Charlie Hebdo is a niche publication not so well known outside of France. Although I do not have extensive knowledge about it, I do have a strong opinion about murdering people for publishing something someone finds distasteful. This opinion remains unwavering, very nearly regardless of what has been published.

To declare that Charlie Hebdo should have never published cartoons portraying the Prophet Mohammed is like accusing a rape victim of wearing revealing clothes. It’s a form of victim-shaming that sheds an accusatory light on the wrong people. No one is responsible for the deaths at the offices of Charlie Hebdo except those who committed the murders.

Needless to say, Charlie Hebdo is not beyond reproach. Their abrasive commentaries have had an effect in Europe on Muslims, Arabs, and immigrants. The discourse towards these minorities has taken an uncomfortable turn, as they have been labeled as “the problem,” contributing to discrimination and lack of opportunity. Charlie Hebdo’s political discourse has, in a way, poured more fuel into the fire, fostering an unhealthy level of xenophobia among Europeans.

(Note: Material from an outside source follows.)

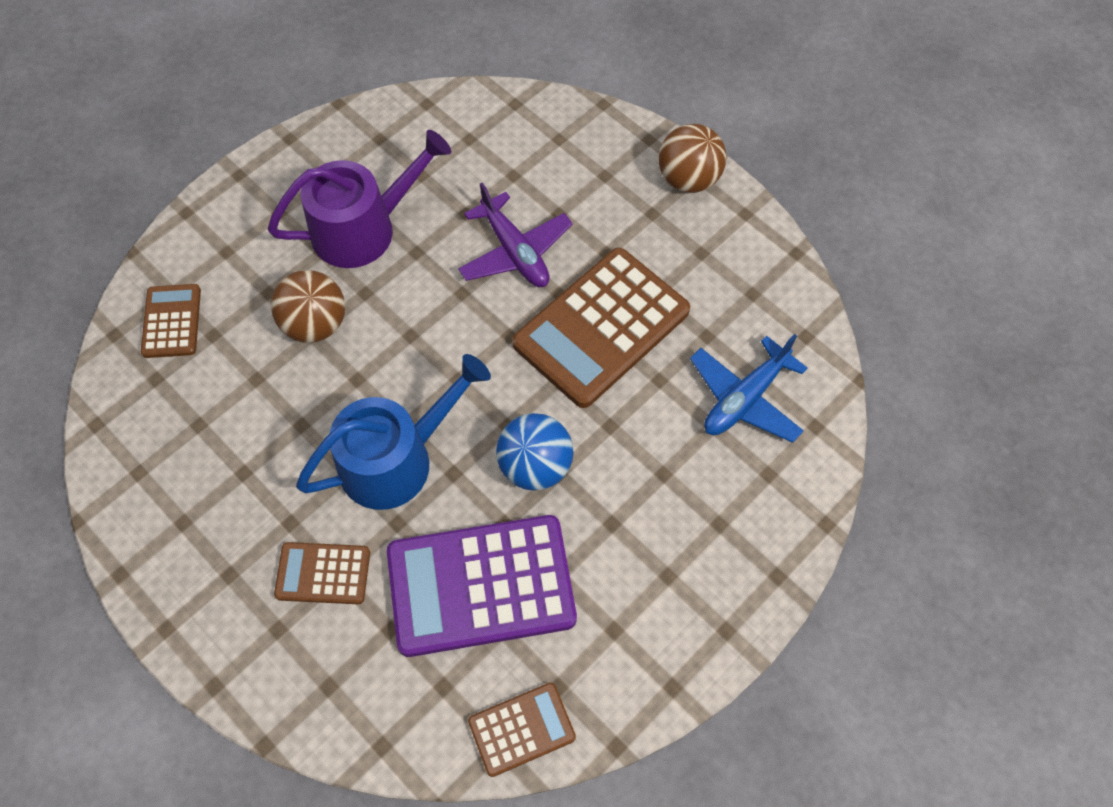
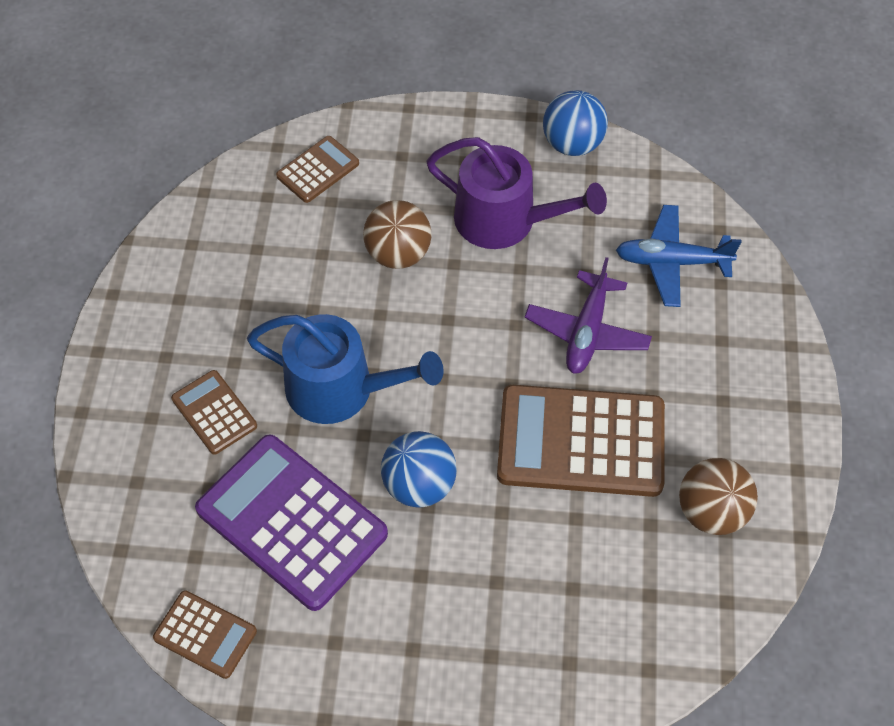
camera: 50 degrees right, 5 degrees down
brown ball [658,124,727,193] -> brown ball moved to [679,458,758,535]
blue plane [690,334,808,443] -> blue plane moved to [616,205,741,307]
none -> blue ball [543,90,608,156]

However, Charlie Hebdo has also lampooned the remaining two of the main Abrahamic religions: Christianity and Judaism. Its purpose has not been to mock religion for its superstition or lack of objective evidence. Rather, its objective was to promote secularism within the government. Gérard Biard, Charlie Hebdo’s editor-in-chief, stated, “Religion should not be a political argument.” It fought against religious groups forcing their ideologies on everyone. Ironically, the shootings occurred due to these very problems—of illustrating the holy prophet Muhammad, a blasphemy according to most Islamic traditions.

This is not the first time Muslim extremists have violently lashed out against similar “transgressions.” Repeated incursions have been carried out against authors, journalists and artists who have illustrated or referenced Muhammad, such as the following three examples:

The Satanic Verses controversy (1988)

Salman Rushdie’s book The Satanic Verses came under fire for including what some Muslims believed were blasphemous references. In 1989, the Ayatollah of Iran issued a fatwa ordering Muslims to kill Rushdie. The author evaded death, but some translators and publishers of his novel have been murdered or seriously injured.

Jyllands-Posten Muhammmad cartoons controversy (2006)

The Danish newspaper Jyllands-Posten published cartoons that depicted Muhammad. Muslim groups in Denmark complained, which prompted a bigger reaction that led to global protests, many of which escalated into a bloodbath, resulting in at least 200 deaths worldwide.

Lars Vilks Muhammad drawings controversy (2007)

Swedish artist Lars Vilks depicted Muhammad as a roundabout dog in a series of drawings for a local art exhibition. Protests from Muslim organizations in Sweden and condemnations from several Middle Eastern governments ensued. Since then, Vilks has been the target of numerous death threats, attacks, and assassination plots.

It is rather remarkable to see how these seemingly small publications are capable of triggering such explosive reactions, yet also frightening to think how reactionary some of these groups can be. Needless to say, not all Muslims harbor the same zealous beliefs. But it is difficult to turn a blind eye to these recurrent incidents that infringe upon people’s freedom of speech. It’s evident how a minority of extremists has the power to inflict so much damage on innocent lives.

I refuse to accept the Charlie Hebdo tragedy quietly. Anyone should have the freedom to comment on religion (and Mohammad). The moment we cease to do so, extremists have succeeded in silencing us through senseless violence and intimidation. As Hebdo’s Editor-in-Chief Biard succinctly said, “If we say to religion, ‘You are untouchable,’ we’re f—–.” I laud Biard’s moral courage, as well as the masses in Paris that have carried out peaceful protests, holding “Je suis Charlie” signs as symbols of solidarity. Speech should be countered by speech; brandishing a weapon only demonstrates insecurity and cowardice.